The event offers the opportunity to step out of the here-and-now and virtually tap into what is not-yet-here. Using aural- and image-based motifs from the African diaspora the artist reverberates the intimacies and pleasures of shared spiritual experiences from across time and place.
Zakat is a filmmaker and artist based in Philadelphia. He uses video, photography, design, audio and the web to encourage people to find as much beauty, joy and wonder as possible. Professionally Rashid has a 15-year-long career as a director and cinematographer for non-fiction, experimental films and music videos. He has done work for India.Arie, Carmelo Anthony, Black Thought, The Philadelphia Museum of Art, BlackStar Film Festival, Soul Train, Topic, WHYY, Philadelphia Contemporary, Mural Arts, Rashaad Newsome & BET to name a few.

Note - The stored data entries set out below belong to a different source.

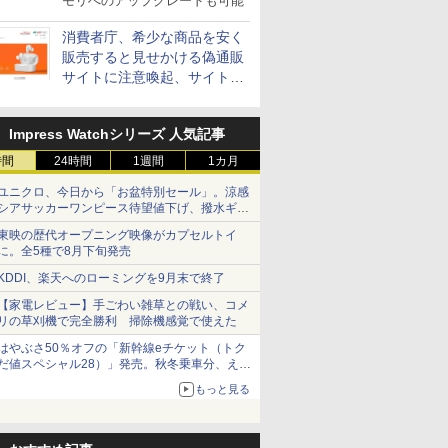
モリへのアップグレードも可能
消費者庁、希少な商品を安く
販売すると見せかける偽通販
サイトに注意喚起、サイト名
とドメイン名を公表
Impress Watchシリーズ 人気記事
時間
24時間
1週間
1カ月
ユニクロ、今日から「お盆特別セール」。涼感
シアサッカーワンピース待望値下げ、撥水ギア
ショーツは1990円に
東映の歴代オープニング映像がカプセルトイ
に。全5種で8月下旬発売
KDDI、楽天へのローミングを9月末で終了
【家電レビュー】手ごわい雑草との戦い、コメ
リの草刈機で完全勝利 掃除機感覚で使えた
はやぶさ50％オフの「新幹線eチケット（トク
だ値スペシャル28）」発売。秋冬乗車分、えき
ねっと限定
もっと見る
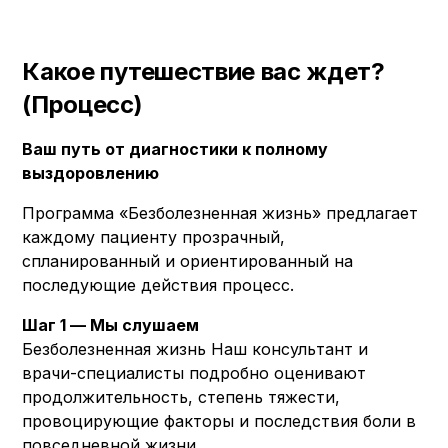
Какое путешествие вас ждет?
(Процесс)
Ваш путь от диагностики к полному
выздоровлению
Программа «Безболезненная жизнь» предлагает
каждому пациенту прозрачный,
спланированный и ориентированный на
последующие действия процесс.
Шаг 1 — Мы слушаем
Безболезненная жизнь Наш консультант и
врачи-специалисты подробно оценивают
продолжительность, степень тяжести,
провоцирующие факторы и последствия боли в
повседневной жизни.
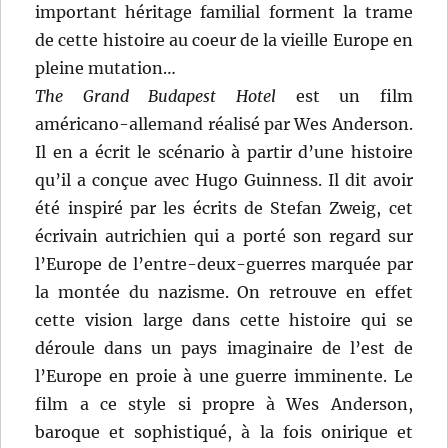
important héritage familial forment la trame
de cette histoire au coeur de la vieille Europe en
pleine mutation…
The Grand Budapest Hotel
est un film
américano-allemand réalisé par Wes Anderson.
Il en a écrit le scénario à partir d’une histoire
qu’il a conçue avec Hugo Guinness. Il dit avoir
été inspiré par les écrits de Stefan Zweig, cet
écrivain autrichien qui a porté son regard sur
l’Europe de l’entre-deux-guerres marquée par
la montée du nazisme. On retrouve en effet
cette vision large dans cette histoire qui se
déroule dans un pays imaginaire de l’est de
l’Europe en proie à une guerre imminente. Le
film a ce style si propre à Wes Anderson,
baroque et sophistiqué, à la fois onirique et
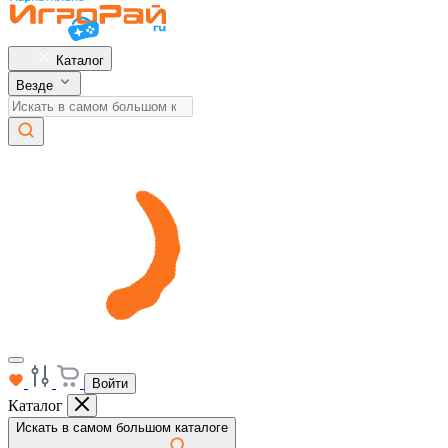
Каталог
Везде
Войти
Каталог
Искать в самом большом каталоге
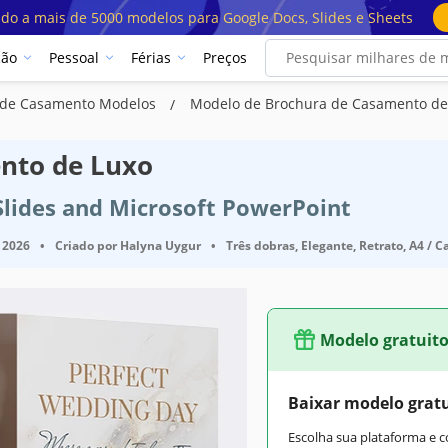
ado a mais de 5000 modelos para Google Docs, Slides e Sheets
ção
Pessoal
Férias
Preços
 de Casamento Modelos
Modelo de Brochura de Casamento de
nto de Luxo
Slides and Microsoft PowerPoint
 2026
•
Criado por
Halyna Uygur
•
Três dobras, Elegante, Retrato, A4 / C
Modelo gratuit
Baixar modelo grat
Escolha sua plataforma e 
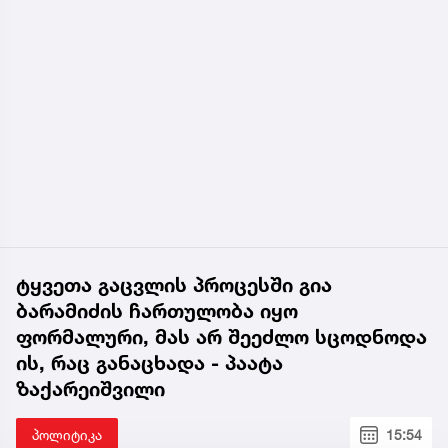
ტყვეთა გაცვლის პროცესში გია
ბარამიძის ჩართულობა იყო
ფორმალური, მას არ შეეძლო სცოდნოდა
ის, რაც განაცხადა - პაატა
ზაქარეიშვილი
პოლიტიკა
15:54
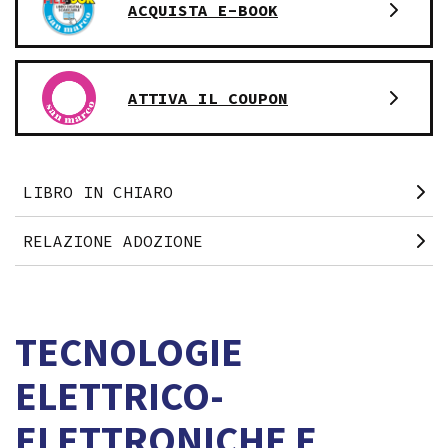
ACQUISTA E-BOOK
ATTIVA IL COUPON
LIBRO IN CHIARO
RELAZIONE ADOZIONE
TECNOLOGIE
ELETTRICO-
ELETTRONICHE E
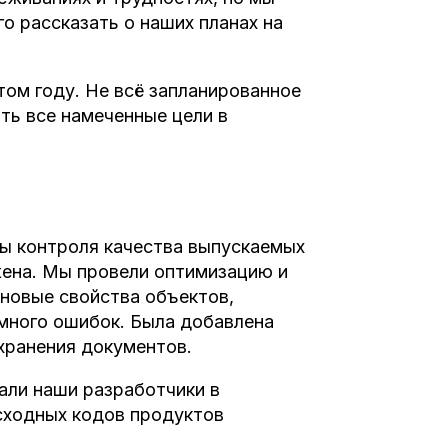
го рассказать о наших планах на
том году. Не всё запланированное
ть все намеченные цели в
ы контроля качества выпускаемых
жена. Мы провели оптимизацию и
новые свойства объектов,
 много ошибок. Была добавлена
хранения документов.
али наши разработчики в
сходных кодов продуктов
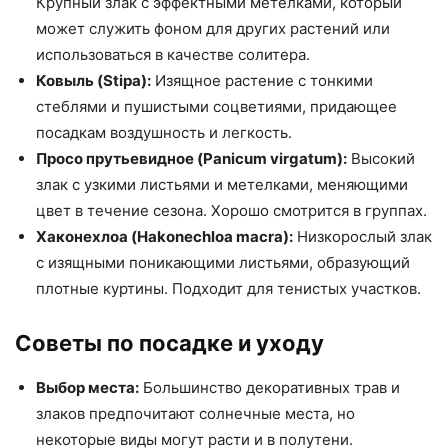
Крупный злак с эффектными метелками, который
может служить фоном для других растений или
использоваться в качестве солитера.
Ковыль (Stipa):
Изящное растение с тонкими
стеблями и пушистыми соцветиями, придающее
посадкам воздушность и легкость.
Просо прутьевидное (Panicum virgatum):
Высокий
злак с узкими листьями и метелками, меняющими
цвет в течение сезона. Хорошо смотрится в группах.
Хаконехлоа (Hakonechloa macra):
Низкорослый злак
с изящными поникающими листьями, образующий
плотные куртины. Подходит для тенистых участков.
Советы по посадке и уходу
Выбор места:
Большинство декоративных трав и
злаков предпочитают солнечные места, но
некоторые виды могут расти и в полутени.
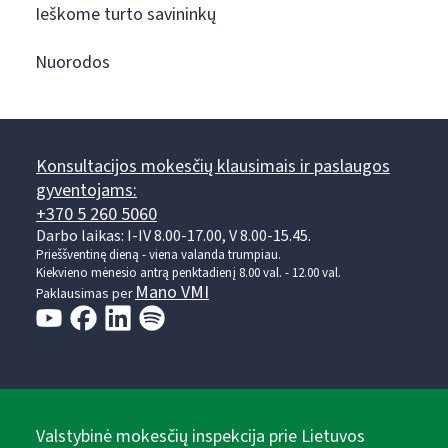
Ieškome turto savininkų
Nuorodos
Konsultacijos mokesčių klausimais ir paslaugos
gyventojams:
+370 5 260 5060
Darbo laikas: I-IV 8.00-17.00, V 8.00-15.45.
Prieššventinę dieną - viena valanda trumpiau.
Kiekvieno mėnesio antrą penktadienį 8.00 val. - 12.00 val.
Mano VMI
Paklausimas per
Valstybinė mokesčių inspekcija prie Lietuvos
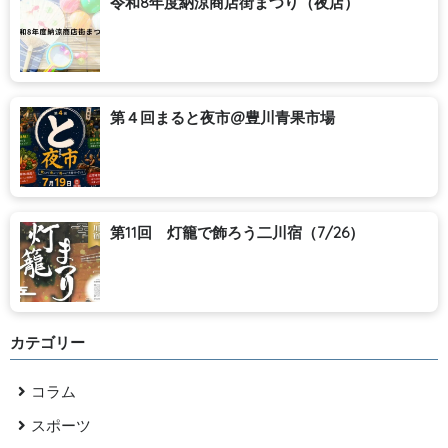
令和8年度納涼商店街まつり（夜店）
第４回まると夜市@豊川青果市場
第11回 灯籠で飾ろう二川宿（7/26）
カテゴリー
コラム
スポーツ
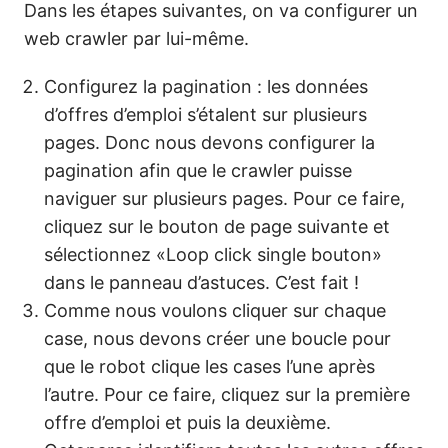
Dans les étapes suivantes, on va configurer un
web crawler par lui-même.
Configurez la pagination : les données
d’offres d’emploi s’étalent sur plusieurs
pages. Donc nous devons configurer la
pagination afin que le crawler puisse
naviguer sur plusieurs pages. Pour ce faire,
cliquez sur le bouton de page suivante et
sélectionnez «Loop click single bouton»
dans le panneau d’astuces. C’est fait !
Comme nous voulons cliquer sur chaque
case, nous devons créer une boucle pour
que le robot clique les cases l’une après
l’autre. Pour ce faire, cliquez sur la première
offre d’emploi et puis la deuxième.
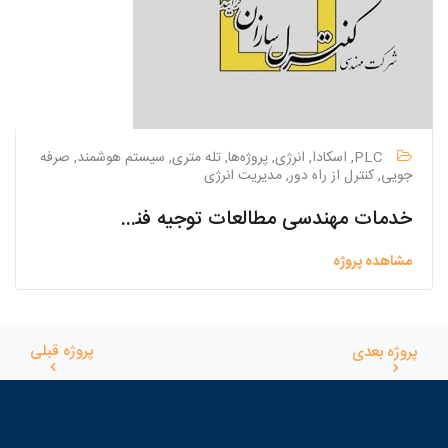
PLC, اسکادا, انرژی, پروژه‌ها, تله متری, سیستم هوشمند, صرفه
جویی, کنترل از راه دور, مدیریت انرژی
خدمات مهندسی مطالعات توجیه فنی، اقتصادی، اجتماعی, زیست محیطی طرح فاضلاب برخی از شهرهای استان یزد
مشاهده پروژه
پروژه قبلی
پروژه بعدی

His personal work includes a short documentary, iPhone and traditional portrait projects, visual mixtapes, digital publications, video installations, open mics & dance parties that experiment with visuals.
“Right now is a critically important time to be celebrating Black lives and Black voices,” said Leah Appleton, events director of Westphal College’s newly founded Diversity, Equity & Inclusion Council and gallery exhibitions coordinator for the Pearlstein Gallery. “It is all too often that Black bodies are depicted in positions of trauma, violence or poverty. It’s very important to acknowledge and address the injustices facing the Black community, but joy is political, too, and using art to create joy by, about and for Black people is a beautiful thing.”